“Glory to God in the highest, and on earth peace, good will toward men.”
-Luke 2:14 (KJV)
You have probably received Christmas cards containing the above part of the angel’s song to the shepherds on the fields of Bethlehem. But most modern translations read differently for example the New American Standard Bible (NASB) reads:
"Glory to God in the highest , And on earth peace among men with whom He is pleased."
And the English Standard Version (ESV) reads:
"Glory to God in the highest, and on earth peace among those with whom he is pleased!"
Notice that the underlined portion of the newer translations are lacking in the KJV. Now don’t get me wrong I love the KJV, and I am not knocking it. In fact I always check it when I do sermon preparation. The difference between the KJV and the other translations is the difference between the nominative εὐδοκια[eudokia] in the KJV and the genitive εὐδοκιας[eudokias] in the NASB and ESV. The genitive case in Greek is used to show possession, but the function of the nominative case is to indicate the subject of the sentence. In other words, if a word is the subject of the verb it will have a nominative case ending. The new translations used the oldest and best manuscripts.

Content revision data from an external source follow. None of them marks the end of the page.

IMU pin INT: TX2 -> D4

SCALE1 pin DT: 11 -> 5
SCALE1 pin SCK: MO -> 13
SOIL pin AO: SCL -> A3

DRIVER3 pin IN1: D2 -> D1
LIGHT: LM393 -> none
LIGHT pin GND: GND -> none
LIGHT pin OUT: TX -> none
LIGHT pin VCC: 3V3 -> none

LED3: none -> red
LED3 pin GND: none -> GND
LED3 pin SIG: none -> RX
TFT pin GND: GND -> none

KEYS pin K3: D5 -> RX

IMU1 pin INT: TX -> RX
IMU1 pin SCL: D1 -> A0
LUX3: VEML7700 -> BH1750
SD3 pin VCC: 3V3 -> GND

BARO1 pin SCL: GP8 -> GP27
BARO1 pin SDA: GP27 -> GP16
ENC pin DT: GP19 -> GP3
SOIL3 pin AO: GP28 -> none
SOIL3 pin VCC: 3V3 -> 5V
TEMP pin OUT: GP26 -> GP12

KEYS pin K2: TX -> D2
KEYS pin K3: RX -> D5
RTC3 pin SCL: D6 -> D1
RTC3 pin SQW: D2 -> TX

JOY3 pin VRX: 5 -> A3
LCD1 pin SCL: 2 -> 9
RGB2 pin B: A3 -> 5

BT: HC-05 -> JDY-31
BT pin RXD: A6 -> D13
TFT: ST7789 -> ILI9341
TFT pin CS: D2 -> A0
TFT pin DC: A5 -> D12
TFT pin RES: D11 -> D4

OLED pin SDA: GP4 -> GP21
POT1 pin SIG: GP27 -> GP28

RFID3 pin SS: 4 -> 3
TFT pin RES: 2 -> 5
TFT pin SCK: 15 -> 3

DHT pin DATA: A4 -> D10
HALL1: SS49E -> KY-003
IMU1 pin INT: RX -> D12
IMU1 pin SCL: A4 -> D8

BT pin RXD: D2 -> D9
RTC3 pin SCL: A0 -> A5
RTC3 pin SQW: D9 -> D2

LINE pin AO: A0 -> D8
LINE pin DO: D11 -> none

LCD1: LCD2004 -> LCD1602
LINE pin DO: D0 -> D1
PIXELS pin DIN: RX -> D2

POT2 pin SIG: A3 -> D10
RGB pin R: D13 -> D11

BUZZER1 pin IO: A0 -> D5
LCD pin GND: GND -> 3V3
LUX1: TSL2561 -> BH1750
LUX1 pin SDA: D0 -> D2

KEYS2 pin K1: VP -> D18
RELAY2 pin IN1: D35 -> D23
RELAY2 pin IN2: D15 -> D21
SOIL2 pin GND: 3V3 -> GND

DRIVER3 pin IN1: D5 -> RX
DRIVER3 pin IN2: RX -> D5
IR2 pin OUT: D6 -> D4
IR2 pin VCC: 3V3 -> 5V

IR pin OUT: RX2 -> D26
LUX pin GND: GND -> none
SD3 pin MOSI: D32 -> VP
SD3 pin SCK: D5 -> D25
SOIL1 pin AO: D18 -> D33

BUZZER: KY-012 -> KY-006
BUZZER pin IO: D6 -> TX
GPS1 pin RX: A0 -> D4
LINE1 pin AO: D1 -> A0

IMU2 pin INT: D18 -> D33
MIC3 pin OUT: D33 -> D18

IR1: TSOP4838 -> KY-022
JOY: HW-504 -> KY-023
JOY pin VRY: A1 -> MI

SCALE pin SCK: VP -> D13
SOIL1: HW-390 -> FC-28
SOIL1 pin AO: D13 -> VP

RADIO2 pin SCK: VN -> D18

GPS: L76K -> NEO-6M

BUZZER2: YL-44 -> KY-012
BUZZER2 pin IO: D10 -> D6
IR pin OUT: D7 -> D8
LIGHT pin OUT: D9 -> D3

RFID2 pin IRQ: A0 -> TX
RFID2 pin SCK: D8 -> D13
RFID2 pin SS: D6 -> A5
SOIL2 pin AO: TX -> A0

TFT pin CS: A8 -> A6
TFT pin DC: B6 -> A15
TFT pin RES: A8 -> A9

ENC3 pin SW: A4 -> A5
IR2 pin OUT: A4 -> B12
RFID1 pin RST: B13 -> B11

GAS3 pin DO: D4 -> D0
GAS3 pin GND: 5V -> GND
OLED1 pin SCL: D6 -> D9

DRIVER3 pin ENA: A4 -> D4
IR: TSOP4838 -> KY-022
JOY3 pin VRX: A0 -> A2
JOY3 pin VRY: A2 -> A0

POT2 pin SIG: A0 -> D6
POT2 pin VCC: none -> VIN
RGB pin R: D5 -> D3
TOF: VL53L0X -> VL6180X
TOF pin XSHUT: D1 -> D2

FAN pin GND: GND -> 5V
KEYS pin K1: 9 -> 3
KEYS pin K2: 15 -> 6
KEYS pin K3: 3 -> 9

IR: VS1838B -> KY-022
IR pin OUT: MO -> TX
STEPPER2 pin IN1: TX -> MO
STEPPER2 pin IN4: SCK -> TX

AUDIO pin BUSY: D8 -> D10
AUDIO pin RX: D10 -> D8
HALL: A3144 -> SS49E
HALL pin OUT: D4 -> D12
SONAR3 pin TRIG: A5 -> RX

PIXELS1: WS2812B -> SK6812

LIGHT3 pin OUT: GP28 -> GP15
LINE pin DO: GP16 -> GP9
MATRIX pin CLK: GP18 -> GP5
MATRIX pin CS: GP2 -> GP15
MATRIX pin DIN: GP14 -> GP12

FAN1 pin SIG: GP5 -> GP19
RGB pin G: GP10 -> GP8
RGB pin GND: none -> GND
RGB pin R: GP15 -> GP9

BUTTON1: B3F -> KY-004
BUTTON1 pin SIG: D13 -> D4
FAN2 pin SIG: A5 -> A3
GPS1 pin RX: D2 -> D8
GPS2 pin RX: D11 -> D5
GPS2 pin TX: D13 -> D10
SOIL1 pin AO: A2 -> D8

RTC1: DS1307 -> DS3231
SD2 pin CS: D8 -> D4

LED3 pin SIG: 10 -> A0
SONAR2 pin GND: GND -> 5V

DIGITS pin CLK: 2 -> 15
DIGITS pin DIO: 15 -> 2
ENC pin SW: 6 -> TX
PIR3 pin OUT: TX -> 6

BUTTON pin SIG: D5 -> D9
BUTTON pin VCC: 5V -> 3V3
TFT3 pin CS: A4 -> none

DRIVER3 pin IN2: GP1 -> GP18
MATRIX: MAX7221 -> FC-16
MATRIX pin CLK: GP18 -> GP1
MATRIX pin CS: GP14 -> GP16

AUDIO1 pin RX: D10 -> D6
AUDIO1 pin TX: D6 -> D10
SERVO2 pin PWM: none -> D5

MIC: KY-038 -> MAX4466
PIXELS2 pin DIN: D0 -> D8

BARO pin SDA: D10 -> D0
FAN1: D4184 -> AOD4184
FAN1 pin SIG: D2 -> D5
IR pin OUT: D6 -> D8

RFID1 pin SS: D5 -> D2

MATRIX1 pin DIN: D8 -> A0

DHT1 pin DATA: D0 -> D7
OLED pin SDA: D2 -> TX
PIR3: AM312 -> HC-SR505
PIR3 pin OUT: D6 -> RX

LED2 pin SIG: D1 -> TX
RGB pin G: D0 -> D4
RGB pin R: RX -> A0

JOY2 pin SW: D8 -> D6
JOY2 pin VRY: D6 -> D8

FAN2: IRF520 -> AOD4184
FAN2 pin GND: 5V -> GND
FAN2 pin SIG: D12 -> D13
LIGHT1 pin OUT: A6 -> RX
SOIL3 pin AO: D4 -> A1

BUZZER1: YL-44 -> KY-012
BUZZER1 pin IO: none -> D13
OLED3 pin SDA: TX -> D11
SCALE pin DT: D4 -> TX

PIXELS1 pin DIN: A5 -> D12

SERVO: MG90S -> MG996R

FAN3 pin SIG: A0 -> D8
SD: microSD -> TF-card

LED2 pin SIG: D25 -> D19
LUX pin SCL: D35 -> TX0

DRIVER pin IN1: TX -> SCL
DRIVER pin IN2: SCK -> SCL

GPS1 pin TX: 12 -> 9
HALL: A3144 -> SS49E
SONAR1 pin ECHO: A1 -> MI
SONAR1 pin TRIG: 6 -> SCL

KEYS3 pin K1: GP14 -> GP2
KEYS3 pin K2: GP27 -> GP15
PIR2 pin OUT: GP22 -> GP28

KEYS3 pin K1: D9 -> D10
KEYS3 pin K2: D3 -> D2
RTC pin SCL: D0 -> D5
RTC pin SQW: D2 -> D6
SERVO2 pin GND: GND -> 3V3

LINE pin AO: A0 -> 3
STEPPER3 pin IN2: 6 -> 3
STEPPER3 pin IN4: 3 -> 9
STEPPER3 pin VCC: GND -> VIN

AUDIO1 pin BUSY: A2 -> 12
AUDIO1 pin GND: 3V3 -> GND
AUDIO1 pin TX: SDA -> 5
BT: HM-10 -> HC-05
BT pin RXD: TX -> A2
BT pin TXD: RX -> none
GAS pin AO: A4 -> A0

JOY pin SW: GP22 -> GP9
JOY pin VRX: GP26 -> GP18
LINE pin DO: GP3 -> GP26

The Greek manuscripts used to translate the KJV contained a nominative, whereas the older manuscripts used to translate the modern version contains the genitive of the same word. The literal transition would be “of good will” or “characterized by (God’s) good pleasure.” I n other words, the peace that the angles sang that night belonged to the earth as a result of the birth of Christ is not a generic, worldwide peace for all humankind, but a peace limited to those who obtain favor with God by believing in his son Jesus (See Romans 5:1). Jesus brings peace to those who trust and believe in him, but to those who reject him their end will be judgement and he will wage war on them (see Revelation 19:11). This is why we must make the most of the Christmas season to direct people to Jesus Christ, as we should in all seasons.